Vulture bees, also known as carrion bees, are a small group of three closely related South American stingless bee species in the genus Trigona which feed on rotting meat. Vulture bees produce a substance similar to royal jelly which is not derived from nectar, but rather from protein-rich secretions of the bees' hypopharyngeal glands. These secretions are likely derived from the bees' diet, which consists of carrion eaten outside the nest, and resulted in the belief that they produce what is known as “meat honey”. This unusual behavior was only discovered in 1982, nearly two centuries after the bees were first classified.

Taxonomy
The three species in this group are:

 Trigona crassipes (Fabricius, 1793)
 Trigona necrophaga (Camargo & Roubik, 1991)
 Trigona hypogea (Silvestri, 1902)

Description

Vulture bees are reddish-brown in colour, featuring only a few lighter hairs on their thorax, and range in length from . As with many types of stingless bee, the vulture bee has strong, powerful mandibles, which it uses to tear off flesh. Vulture bees have been recorded as foraging from more than 75 different species of animal.

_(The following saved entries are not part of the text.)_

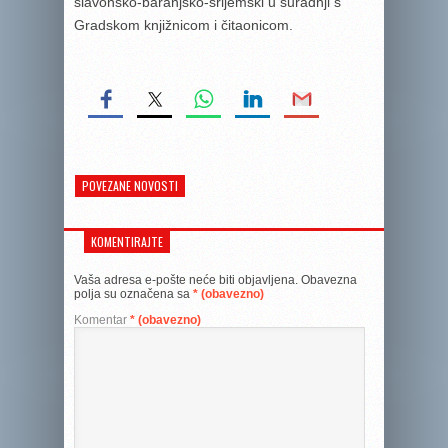
slavonsko-baranjsko-srijemski u suradnji s
Gradskom knjižnicom i čitaonicom.
POVEZANE NOVOSTI
KOMENTIRAJTE
Vaša adresa e-pošte neće biti objavljena.
Obavezna
polja su označena sa
* (obavezno)
Komentar
* (obavezno)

Forager vulture bees enter dead animals through the eye sockets, collecting flesh, which is consumed. Similar to how honeybees process nectar with the aim of eventual regurgitation and storage as honey, the flesh a forager vulture bee eats is, upon return to the hive, regurgitated and passed to a worker bee. The flesh is consumed by the bee and processed by its highly-acidic gut, specialised to help break down the meat, before the bee then regurgitates a honey-like substance from its hypopharyngeal glands, the same gland used by honeybees to produce royal jelly. The substance is rich and high in protein. Unlike honeybees, vulture bees do not produce an excess of honey, instead producing only what is necessary to sustain the hive.

“Meat honey” 
The vulture bee is sometimes known for producing a so-called “meat honey”, which is a belief resulting from scientific uncertainty and misinformation. It may be that the type of royal jelly produced by the bees as a protein intake is directly derived from the rotten meat, which can be confused with “meat honey” (although royal jelly, even the “regular” type seen in honeybees, is not honey). Another theory is that, since the honey and rotten flesh are stored in proximity of one another within the hive, they sometimes come in contact, leading to the belief that the resulting mixture (“meat honey”) is the normal process by which the bee produces its honey. It would be improper for human consumption, leading to sickness or even death in severe cases. The actual honey is of unknown, controversial, or poorly documented origin.

Ecology and behavior
Vulture bees, much like maggots, usually enter the carcass through the eyes. They will then root around inside gathering the meat suitable for their needs. The vulture bee salivates on the rotting flesh and then consumes it, storing the flesh in its crop. When it returns to the hive, this meat is regurgitated and processed by a worker bee, which then re-secretes the resulting proteins as a decay-resistant edible glucose product resembling honey. These protein-rich secretions are then placed into pot-like containers within the hive until it is time to feed the immature bees. The secretions replace the role of pollen in the bees' diet, as vulture bees lack adaptations for carrying pollen and pollen stores are absent from their nests, though they do also store honey, which is of unknown origin. Larvae are fed on the carrion-based substance, while the adult bees consume the honey.

The flavor of this honey-resembling substance is described as intense, smokey, and salty, or uniquely sweet.